* [Directions for this task]:
Give back only the lines in the records below from the one with "focal_35mm: 24" to the one with "f_number: 1.78", both inclusive, word for word.

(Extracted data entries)
####################
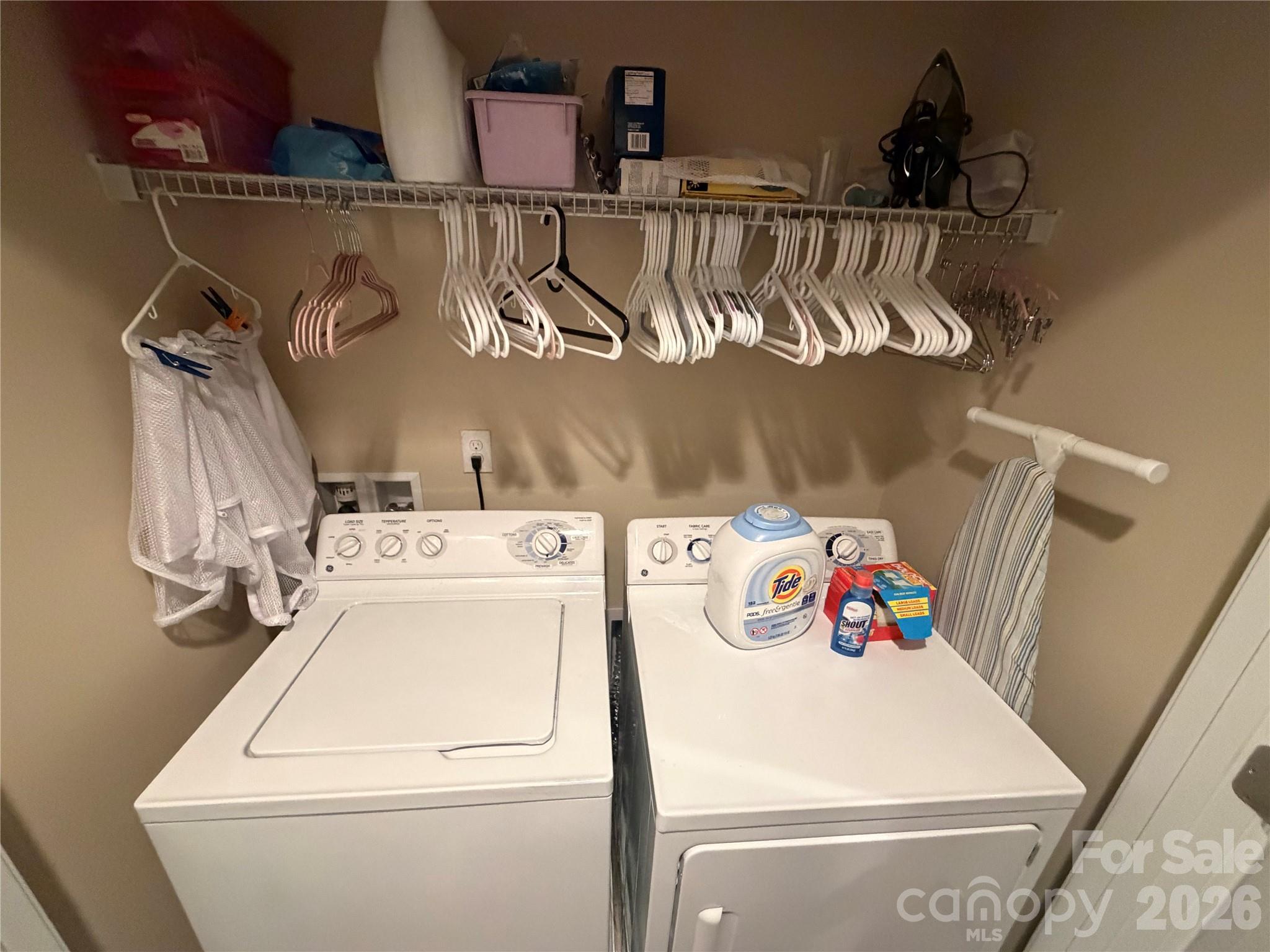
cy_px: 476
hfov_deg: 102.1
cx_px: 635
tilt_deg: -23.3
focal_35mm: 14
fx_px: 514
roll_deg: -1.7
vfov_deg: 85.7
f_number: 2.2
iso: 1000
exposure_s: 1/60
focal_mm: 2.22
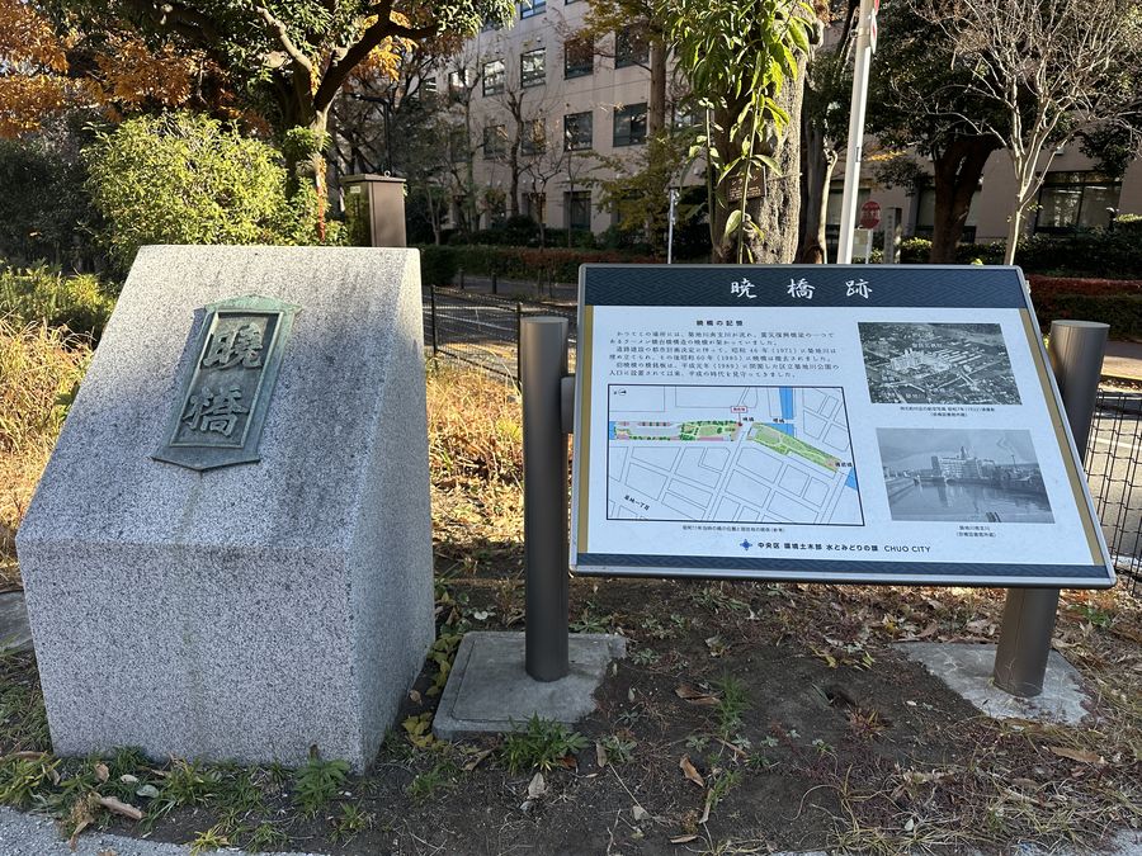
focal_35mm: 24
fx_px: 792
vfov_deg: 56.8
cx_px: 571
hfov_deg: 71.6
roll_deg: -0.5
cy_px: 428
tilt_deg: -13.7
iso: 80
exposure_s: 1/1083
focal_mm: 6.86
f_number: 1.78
####################
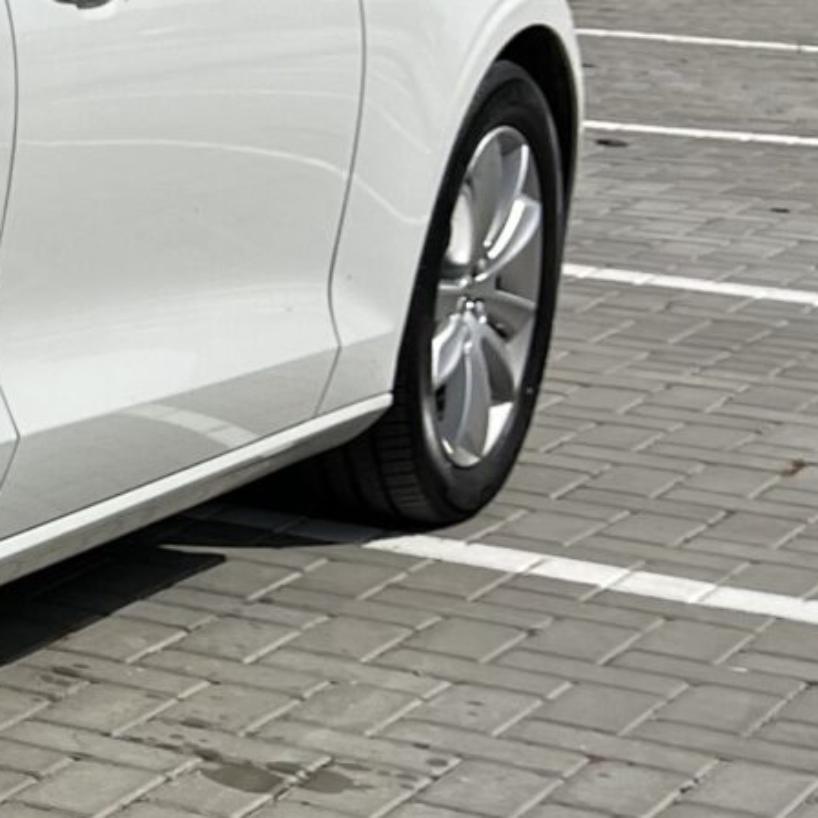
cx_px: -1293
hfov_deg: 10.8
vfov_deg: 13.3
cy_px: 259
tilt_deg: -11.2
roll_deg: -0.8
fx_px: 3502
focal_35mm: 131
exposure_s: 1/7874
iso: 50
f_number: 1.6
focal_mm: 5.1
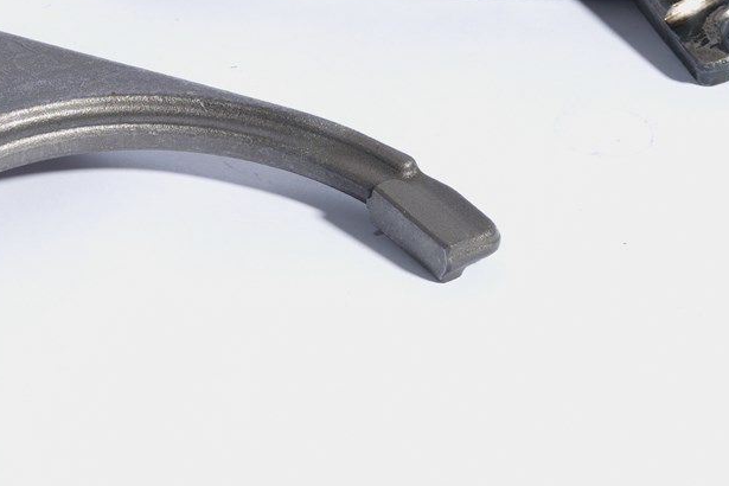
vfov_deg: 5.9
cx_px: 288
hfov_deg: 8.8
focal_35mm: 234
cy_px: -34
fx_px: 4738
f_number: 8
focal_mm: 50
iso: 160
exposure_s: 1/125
####################
* [Response to the task]:
focal_35mm: 24
fx_px: 792
vfov_deg: 56.8
cx_px: 571
hfov_deg: 71.6
roll_deg: -0.5
cy_px: 428
tilt_deg: -13.7
iso: 80
exposure_s: 1/1083
focal_mm: 6.86
f_number: 1.78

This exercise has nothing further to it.